革と
About wild animal's leather
革と人間の関係は、狩猟生活から始まり、約200万年前の旧石器時代から続いています。

食として命をいただき、副産物として革を受け取り、使われる時間へとつないでいく。
革は、そうした流れの中にある素材です。


現在、日本各地では、 里山の生態系の変化や農業被害の問題から、 野生動物の捕獲や個体調整が行われています。
その多くは廃棄され、 一部は食肉として活用されますが、 皮の部分は活かされずに終わることも少なくありません。

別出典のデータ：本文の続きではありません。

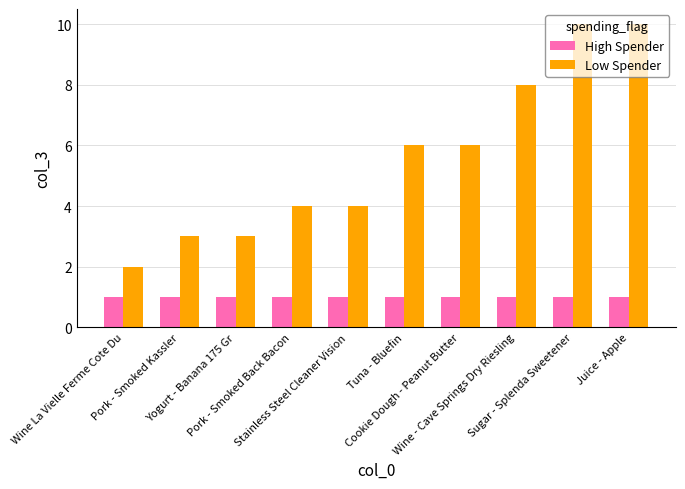

How many series are shown in this chart?

2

命の痕跡を素材として受け取ることも、 自然な流れのひとつです。
と革で野生動物の革を扱うのは、 特別な素材だからではありません。

活かされないまま残る部分があること。 その存在を知ってもらう場所が必要だと感じたからです。
野生動物の革を「ジビエ革」と呼び、 手に取れるかたちで伝えることも、 と革の役割のひとつです。

また、日本各地で生まれる素材には、 それぞれの土地の背景や時間があります。
それらを受け取り、 東京で手に取れる形にすることも、 と革の仕事の一部です。
text: ATSUSHI TAKAMISAWA
photo: SHIZUKA SUZUKI
イメージと生産プロセス
Image and production process
と革では、自然の姿のままの革を受け取り、 その表情をデザインの素材として扱います。
傷や擦れも、 素材が抱えてきた履歴として読み取り、 どう活かすかを考えるところから 製作は始まります。

同じ形の製品でも、 表情はひとつとして同じものはありません。
それぞれが、異なる命の痕跡を宿した一点物です。
製品とブランド
Products and Brands
Six COUP DE FOUDRE(シス クー・ド・フードル)は、 革の仕事を始める際に名付けた自社ブランドです。
フランス語で「第六の雷」、 転じて「一目惚れ」を意味します。

理屈ではなく、 出会った瞬間の感覚を信じてつくる。 その姿勢を表す名前です。
このブランドを軸に革と向き合う中で、 問いを受け止める場所として、 『と革』は生まれました。
と革
tokawa
浅草・合羽橋。
観光地の喧騒を一歩離れた裏通りに、 小さなアトリエがあります。

料理人が道具を探す街のすぐ側で、 食のあとに残る革を受け取る場所。
アトリエの住所は 2-29-8(ニ・ニク・ヤ)。

食として命をいただき、 その痕跡を革として手渡していく。
浅草の裏路地に、 革と革にまつわるものを扱う店、 『と革』があります。